Member of the Arkansas Senate from the 26th district (Previously 3rd district)
- In office January 14, 2013 – September 2, 2025
- Preceded by: redistricted
- Succeeded by: Brad Simon

Member of the Arkansas House of Representatives from the 67th district
- In office 2011 – January 14, 2013
- Succeeded by: redistricted

Personal details
- Born: February 28, 1951 Charleston, Arkansas, U.S.
- Died: September 2, 2025 (aged 74) Little Rock, Arkansas, U.S.
- Party: Republican
- Education: County Line High School
- Profession: Farmer

= Gary Stubblefield =

American politician (1951–2025)

Gary Don Stubblefield (February 28, 1951 – September 2, 2025) was an American politician from Arkansas. A Republican, he was a member of the Arkansas Senate, elected from District 26, beginning in 2013. He also served as a member of the Arkansas House of Representatives, a quorum court, and a school board.

==Early life and business career==
Stubblefield was born in Charleston, Arkansas, on February 28, 1951. He graduated from County Line High School in Branch, Arkansas in 1969. He became a cattle farmer.

==Political career==
Stubblefield was a member of the Franklin County quorum court from 1976 to 1977 and spent six years on the County Line School District board in the 1980s. He spent one term in the Arkansas House of Representatives from House District 67 before running for state Senate in 2012.

An opponent of Medicaid expansion, Stubblefield voted against a 2019 bill to accept Medicaid expansion in Arkansas; which passed the Senate on a 27–4 vote.

In 2017, Stubblefield introduced legislation to weaken the state's freedom of information (FOI) act by precluding the public release of information about K–12 schools, colleges and university campus police departments, and the Arkansas State Capitol police force. Stubblefield's bill would have blocked the release of information about the number of police officers or security officers, statistics on the racial and gender makeup of police forces, and possibly even security-video footage. Critics such as the Arkansas Press Association decried Stubblefield's proposal for its potential to enable secret police. Public records advocates said that the restrictions were the most significant restriction on access to Arkansas public records since adoption of the state's FOI law in 1967.

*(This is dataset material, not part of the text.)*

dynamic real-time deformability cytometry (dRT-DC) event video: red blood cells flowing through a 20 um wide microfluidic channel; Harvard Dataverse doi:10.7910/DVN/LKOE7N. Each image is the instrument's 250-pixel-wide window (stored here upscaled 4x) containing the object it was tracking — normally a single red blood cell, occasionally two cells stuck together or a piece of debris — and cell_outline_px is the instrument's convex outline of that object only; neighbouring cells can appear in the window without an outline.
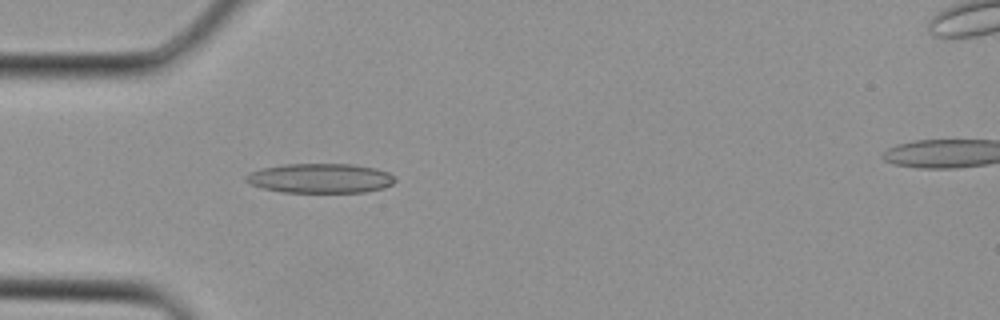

Stubblefield described the 1619 Project and "critical race theory" as divisive and co-sponsored a bill to ban teaching the 1619 Project in Arkansas public schools. He sponsored a resolution on African American history that downplayed the role of slavery in the American history and criticized Democrats; it was defeated 22–4.

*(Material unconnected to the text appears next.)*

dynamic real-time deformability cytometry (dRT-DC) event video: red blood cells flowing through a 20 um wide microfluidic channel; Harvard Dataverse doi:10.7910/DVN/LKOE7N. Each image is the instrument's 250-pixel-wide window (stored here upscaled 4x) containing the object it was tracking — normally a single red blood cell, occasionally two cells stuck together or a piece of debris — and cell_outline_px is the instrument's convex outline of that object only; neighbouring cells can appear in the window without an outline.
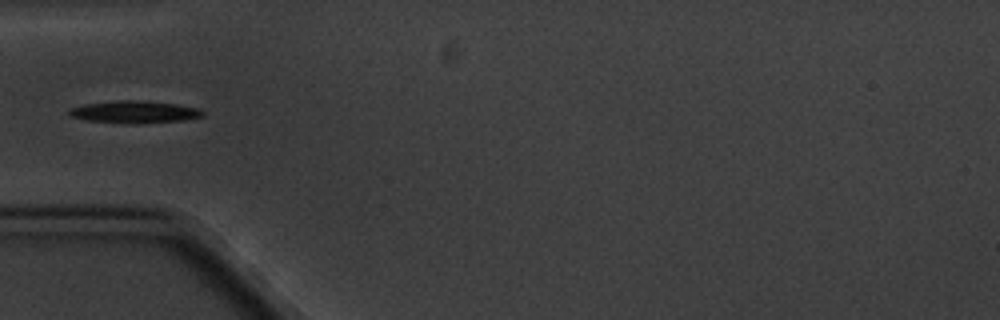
{"species": "common noctule bat (a hibernating species)", "species_latin": "Nyctalus noctula", "temperature_condition": "cold", "stored_images_in_passage": 16, "camera_frame_rate_fps": 3000, "um_per_image_px": 0.085, "animal": {"sex": "male", "body_mass_g": 20.1, "forearm_length_mm": 53.5}, "frame": {"image": 1, "passage_image": 5, "time_ms": 4.667, "image_size_px": [1000, 320], "cell_outline_px": [[204, 116], [184, 120], [88, 120], [72, 116], [68, 112], [68, 108], [84, 104], [116, 100], [140, 100], [176, 104], [200, 108], [204, 112]], "centroid_in_image_um": [11.45, 9.44], "position_along_channel_um": 73.5, "area_um2": 15.95}, "authors_computed_cell_mechanics": {"area_um2": 16.5886, "velocity_mm_per_s": 3.3224, "shape_relaxation_time_tau1_ms": 2.1491, "shape_relaxation_time_tau2_ms": null, "deformation_change_tau1": 0.1526, "deformation_change_tau2": null}}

In 2020, Stubblefield clashed with Governor Asa Hutchinson, a fellow Republican, over refugee resettlement in Arkansas, which Stubblefield opposed and Hutchinson supports. At a Senate committee hearing, Stubblefield said that "Every morning when I wake up and turn on the national news, sometimes I ask myself a question: 'Am I still in the United States of America?'" David Ramsey of the Arkansas Times criticized Stubblefield for his statements, calling it "rank demagoguery."

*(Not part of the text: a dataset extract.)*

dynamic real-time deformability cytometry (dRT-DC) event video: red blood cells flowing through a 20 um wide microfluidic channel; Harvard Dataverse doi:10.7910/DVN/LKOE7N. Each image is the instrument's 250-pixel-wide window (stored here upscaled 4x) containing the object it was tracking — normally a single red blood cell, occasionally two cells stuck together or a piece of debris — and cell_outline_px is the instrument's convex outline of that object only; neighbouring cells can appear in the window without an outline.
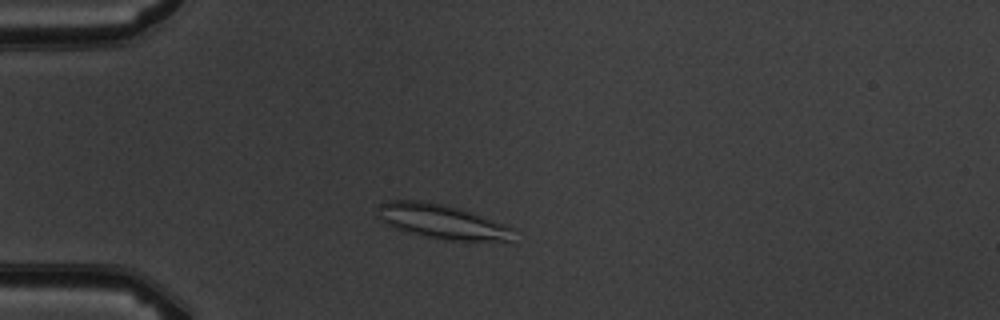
{"species": "common noctule bat (a hibernating species)", "species_latin": "Nyctalus noctula", "temperature_condition": "warm", "stored_images_in_passage": 3, "camera_frame_rate_fps": 3000, "um_per_image_px": 0.085, "animal": {"sex": "male", "body_mass_g": 19.5, "forearm_length_mm": 54.6}, "frame": {"image": 1, "passage_image": 3, "time_ms": 2.333, "image_size_px": [1000, 320], "cell_outline_px": [[516, 228], [512, 244], [504, 244], [444, 240], [408, 232], [384, 224], [376, 216], [380, 204], [388, 200], [420, 200], [444, 204], [460, 208]], "centroid_in_image_um": [37.71, 18.88], "position_along_channel_um": 47.3, "area_um2": 28.44}}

In 2021, Stubblefield sponsored nullification legislation that would have banned Arkansas state and local police from enforcing federal gun laws, and threatened to impose criminal liability on state and local officers for assisting in enforcing federal gun laws. Similar "nullification" laws have been held by the courts to be unconstitutional, and opponents charged that the passage of the bill would break down federal-state cooperation and endanger public safety. The bill passed the Senate on a 21–12 vote, but was vetoed by Governor Hutchinson, who previously vetoed several other "culture war" bills passed by fellow Republicans in the state legislature. However, the Senate voted (by a simple majority) to override the veto, with Republicans in the chamber split on the override.

During the COVID-19 pandemic in Arkansas, Stubblefield staunchly opposed the appointment of Dr. José Romero to head the Arkansas Department of Health due to Romero's discouragement of the use of hydroxychloroquine as a treatment for COVID-19; there is no evidence to indicate that hydroxychloroquine, an anti-malarial, is an effective COVID-19 treatment. Romero was ultimately confirmed on a 25–8 vote. During the pandemic, Stubblefield also touted ivermectin, a cattle dewormer, as treatment against COVID-19; the FDA does not recommend ivermectin to prevent or treat COVID-19.

==Personal life and death==
Stubblefield was a Baptist. He died at the UAMS Medical Center in Little Rock, Arkansas, on September 2, 2025, at the age of 74.